The Financial Times quoted Mitul Kotecha, head of currency and emerging markets strategy at Barclays Bank, as saying that China tends before important meetings to keep the currency relatively stable, or allow it to rise slightly, adding that the authorities are “pushing in a direction that is against the pace of the currency’s rise, but they are relatively comfortable with the trend.”

Trade tension
The issue of the Chinese currency exchange rate occupies a fundamental place at the heart of the trade tension between China and the West, led by the United States, as America and Europe say that the inflated Chinese trade surplus is partly due to keeping the yuan at artificially low levels.
Washington complains that the decline in the yuan gives Chinese exports a price advantage in global markets, because the decline in the currency makes Chinese goods cheaper when priced in dollars or euros, which helps Chinese companies increase foreign sales and protect their market share, even with weak domestic demand.
On the other hand, the Chinese Ministry of Foreign Affairs says that the price of the yuan is not the reason behind the imbalance in trade with the United States.

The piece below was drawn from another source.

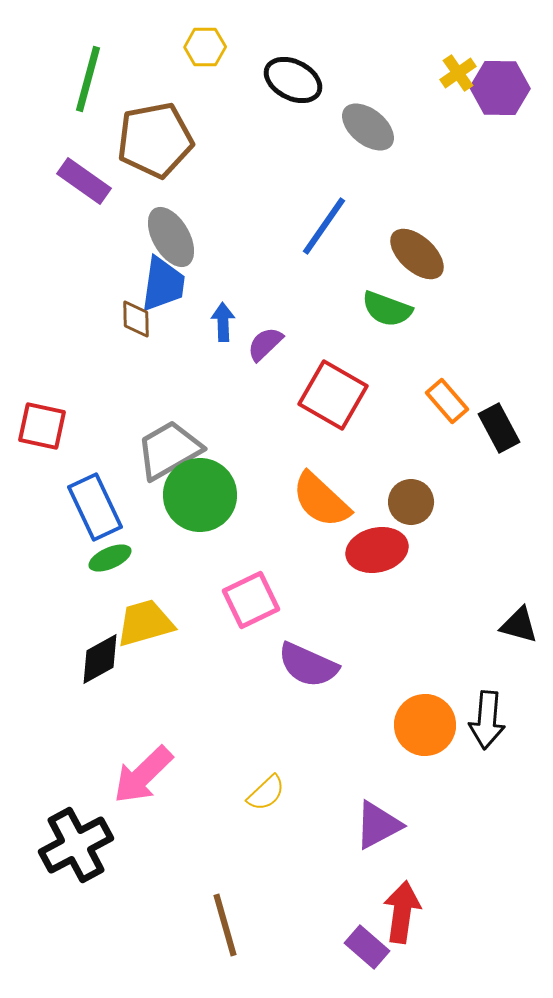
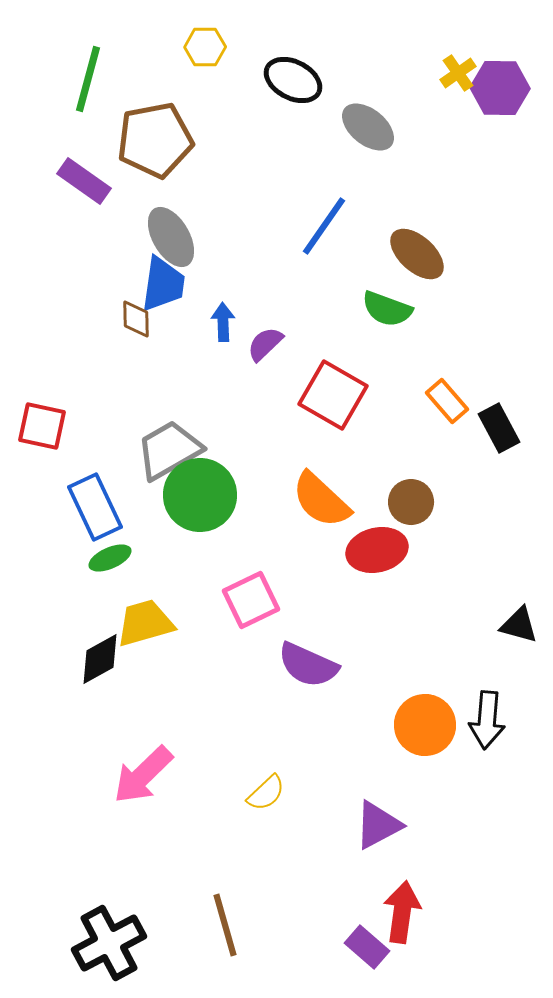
black cross at (76, 845): moved 33 px right, 98 px down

The Chinese news agency “Xinhua” quoted the Governor of the People’s Bank of China, Pan Gongsheng, as saying that China “needs and does not intend” to gain an advantage in foreign trade by devaluing its currency, and the Chinese Central Bank confirms that “the market plays a decisive role in shaping the exchange rate, while preventing excessive fluctuations.”
China benefits from the weak currency by supporting the export sector, raising the competitiveness of factories, and alleviating the impact of internal pressures on growth. The decline of the yuan also helps maximize the value of revenues achieved by exporting companies when converting the dollar into the local currency.
The Financial Times reported that the yuan declined last year by about 8% against the euro, which helped increase Chinese exports to the European Union to record levels, and raised fears of a second wave of what is known as the “China shock.”
Standard surplus
Goldman Sachs analysts wrote in a recent note that optimism about the exchange rate was boosted by hopes for the success of the Xi-Trump meeting, but they noted that there are underlying economic forces pushing the currency to improve.

According to US bank analysts, China’s external surplus is approaching unprecedented levels as a share of global GDP, reflecting deep levels of export competitiveness, coupled with a “significantly undervalued” currency.
Goldman Sachs estimates that the yuan is undervalued by about 20%, and expects its continued appreciation against the dollar.
The yuan’s improvement comes with signs of easing deflationary pressures in the world’s second-largest economy, as official data showed that China’s consumer price index rose 1.2% in April, near its highest level in 3 years, and above analysts’ expectations, while the producer price index rose 2.8%.